Весело о нем отзывались братья Старостины. Андрей Петрович говорил, что это напыщенный гусь, а Николай Петрович называл его величайшим понтовилой. Понт, дескать, наводит. Не знаю, как насчет понта, понт – это что-то пустое, показушное, а то что Женя делал вполне реальные и нужные вещи – это точно. Он заявил, что любое самолюбие неплохо бы и деньгами поддержать, и мы с ним выбили одиннадцать дополнительных ставок. Начальник Московской железной дороги Карпов оформил основной состав проводниками на рейсы Москва – Красноярск, Москва – Новосибирск. Они все время в пути, поймать их никто не сможет. И свои восемьдесят рублей получали в дорпрофсоже, отдельно от клубной бухгалтерии. Потом руководство спрашивало:
– Ну, как ребята довольны?
– Довольны. -А вы?
– А мы-то чего?
– А вы что, себе ставок не взяли?
Нет, конечно. Там анекдот вышел.

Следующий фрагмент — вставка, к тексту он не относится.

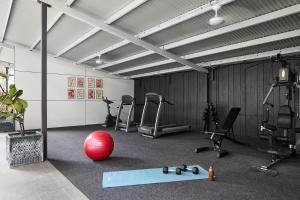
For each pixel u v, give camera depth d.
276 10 3.29
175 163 3.62
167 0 3.49
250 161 3.76
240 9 3.39
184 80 7.65
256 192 2.53
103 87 9.10
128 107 9.79
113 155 4.12
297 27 3.70
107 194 2.45
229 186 2.69
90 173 3.12
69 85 8.21
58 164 3.54
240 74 6.18
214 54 5.44
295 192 2.53
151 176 2.99
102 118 9.05
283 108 4.12
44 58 3.81
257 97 5.82
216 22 3.23
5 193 2.47
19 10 4.77
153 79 8.97
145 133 6.31
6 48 7.51
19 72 7.21
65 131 7.10
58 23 5.05
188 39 4.66
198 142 5.45
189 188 2.62
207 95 6.89
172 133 6.75
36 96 7.52
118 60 7.00
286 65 4.11
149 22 4.27
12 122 7.07
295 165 3.58
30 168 3.34
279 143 5.14
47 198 2.35
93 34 5.23
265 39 4.16
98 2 3.90
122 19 4.32
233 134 5.83
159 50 5.30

Начальники решили исправить упущение и оформили нас с Женей охранниками на спецпоезда. Вышло шестьдесят рублей. Не в деньгах дело, но обидно, раз уж платите, то хотя бы столько же, сколько и футболистам. Тогда нас повысили в «звании», до должности «охранника с собакой». За собаку доплачивали рублей десять. Но из-за этих десяти рублей как-то хитро все пересчитали, стали взимать какой-то налог, и в итоге на руки мы получали пятьдесят девять – семьдесят. Я и говорю:
– Женя, иди, попроси, чтоб убрали эту псину. Скажи, по ночам воет, сторожить нам мешает…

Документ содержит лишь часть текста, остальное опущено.